Transcribe the entries exactly as each line appears.

▼▼▼

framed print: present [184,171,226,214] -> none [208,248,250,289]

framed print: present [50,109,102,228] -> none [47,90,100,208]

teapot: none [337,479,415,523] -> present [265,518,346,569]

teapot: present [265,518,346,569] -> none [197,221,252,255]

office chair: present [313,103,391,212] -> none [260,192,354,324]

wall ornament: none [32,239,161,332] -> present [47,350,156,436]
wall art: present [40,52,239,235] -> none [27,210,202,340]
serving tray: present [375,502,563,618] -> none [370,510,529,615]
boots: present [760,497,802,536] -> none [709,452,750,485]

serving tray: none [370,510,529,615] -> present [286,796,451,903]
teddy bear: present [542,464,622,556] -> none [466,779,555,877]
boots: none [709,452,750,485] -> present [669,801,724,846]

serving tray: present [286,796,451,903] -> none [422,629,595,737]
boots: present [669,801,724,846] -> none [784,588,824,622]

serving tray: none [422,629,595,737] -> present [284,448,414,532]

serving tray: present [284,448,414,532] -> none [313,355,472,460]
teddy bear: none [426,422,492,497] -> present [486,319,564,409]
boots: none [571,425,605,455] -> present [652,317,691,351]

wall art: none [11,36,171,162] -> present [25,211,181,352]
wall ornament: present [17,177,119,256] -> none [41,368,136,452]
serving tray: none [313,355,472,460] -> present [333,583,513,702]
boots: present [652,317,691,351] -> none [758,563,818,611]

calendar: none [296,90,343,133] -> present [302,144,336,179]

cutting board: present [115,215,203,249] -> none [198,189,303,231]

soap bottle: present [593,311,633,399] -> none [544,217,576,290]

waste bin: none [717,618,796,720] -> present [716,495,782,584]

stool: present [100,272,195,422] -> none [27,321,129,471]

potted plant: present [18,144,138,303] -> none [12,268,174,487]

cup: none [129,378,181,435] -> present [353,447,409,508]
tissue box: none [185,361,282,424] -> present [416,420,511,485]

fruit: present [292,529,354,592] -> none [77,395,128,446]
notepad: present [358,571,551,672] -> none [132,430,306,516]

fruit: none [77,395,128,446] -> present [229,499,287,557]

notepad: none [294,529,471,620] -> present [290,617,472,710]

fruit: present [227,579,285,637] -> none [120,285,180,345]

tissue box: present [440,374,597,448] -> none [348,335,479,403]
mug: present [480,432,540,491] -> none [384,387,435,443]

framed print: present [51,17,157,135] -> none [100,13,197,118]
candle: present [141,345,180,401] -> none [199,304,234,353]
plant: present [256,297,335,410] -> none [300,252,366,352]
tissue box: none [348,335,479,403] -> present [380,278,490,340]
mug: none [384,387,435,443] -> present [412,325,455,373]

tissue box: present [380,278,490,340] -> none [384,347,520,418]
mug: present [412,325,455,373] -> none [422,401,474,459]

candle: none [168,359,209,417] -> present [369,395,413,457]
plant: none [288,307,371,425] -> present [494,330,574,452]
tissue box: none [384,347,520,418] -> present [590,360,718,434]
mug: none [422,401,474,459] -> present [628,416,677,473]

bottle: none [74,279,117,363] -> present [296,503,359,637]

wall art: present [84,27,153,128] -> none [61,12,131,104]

▲▲▲

> _EXPECTED OUTPUT_:
framed print: present [184,171,226,214] -> none [208,248,250,289]

framed print: present [50,109,102,228] -> none [47,90,100,208]

teapot: none [337,479,415,523] -> present [265,518,346,569]

teapot: present [265,518,346,569] -> none [197,221,252,255]

office chair: present [313,103,391,212] -> none [260,192,354,324]

wall ornament: none [32,239,161,332] -> present [47,350,156,436]
wall art: present [40,52,239,235] -> none [27,210,202,340]
serving tray: present [375,502,563,618] -> none [370,510,529,615]
boots: present [760,497,802,536] -> none [709,452,750,485]

serving tray: none [370,510,529,615] -> present [286,796,451,903]
teddy bear: present [542,464,622,556] -> none [466,779,555,877]
boots: none [709,452,750,485] -> present [669,801,724,846]

serving tray: present [286,796,451,903] -> none [422,629,595,737]
boots: present [669,801,724,846] -> none [784,588,824,622]

serving tray: none [422,629,595,737] -> present [284,448,414,532]

serving tray: present [284,448,414,532] -> none [313,355,472,460]
teddy bear: none [426,422,492,497] -> present [486,319,564,409]
boots: none [571,425,605,455] -> present [652,317,691,351]

wall art: none [11,36,171,162] -> present [25,211,181,352]
wall ornament: present [17,177,119,256] -> none [41,368,136,452]
serving tray: none [313,355,472,460] -> present [333,583,513,702]
boots: present [652,317,691,351] -> none [758,563,818,611]

calendar: none [296,90,343,133] -> present [302,144,336,179]

cutting board: present [115,215,203,249] -> none [198,189,303,231]

soap bottle: present [593,311,633,399] -> none [544,217,576,290]

waste bin: none [717,618,796,720] -> present [716,495,782,584]

stool: present [100,272,195,422] -> none [27,321,129,471]

potted plant: present [18,144,138,303] -> none [12,268,174,487]

cup: none [129,378,181,435] -> present [353,447,409,508]
tissue box: none [185,361,282,424] -> present [416,420,511,485]

fruit: present [292,529,354,592] -> none [77,395,128,446]
notepad: present [358,571,551,672] -> none [132,430,306,516]

fruit: none [77,395,128,446] -> present [229,499,287,557]

notepad: none [294,529,471,620] -> present [290,617,472,710]

fruit: present [227,579,285,637] -> none [120,285,180,345]

tissue box: present [440,374,597,448] -> none [348,335,479,403]
mug: present [480,432,540,491] -> none [384,387,435,443]

framed print: present [51,17,157,135] -> none [100,13,197,118]
candle: present [141,345,180,401] -> none [199,304,234,353]
plant: present [256,297,335,410] -> none [300,252,366,352]
tissue box: none [348,335,479,403] -> present [380,278,490,340]
mug: none [384,387,435,443] -> present [412,325,455,373]

tissue box: present [380,278,490,340] -> none [384,347,520,418]
mug: present [412,325,455,373] -> none [422,401,474,459]

candle: none [168,359,209,417] -> present [369,395,413,457]
plant: none [288,307,371,425] -> present [494,330,574,452]
tissue box: none [384,347,520,418] -> present [590,360,718,434]
mug: none [422,401,474,459] -> present [628,416,677,473]

bottle: none [74,279,117,363] -> present [296,503,359,637]

wall art: present [84,27,153,128] -> none [61,12,131,104]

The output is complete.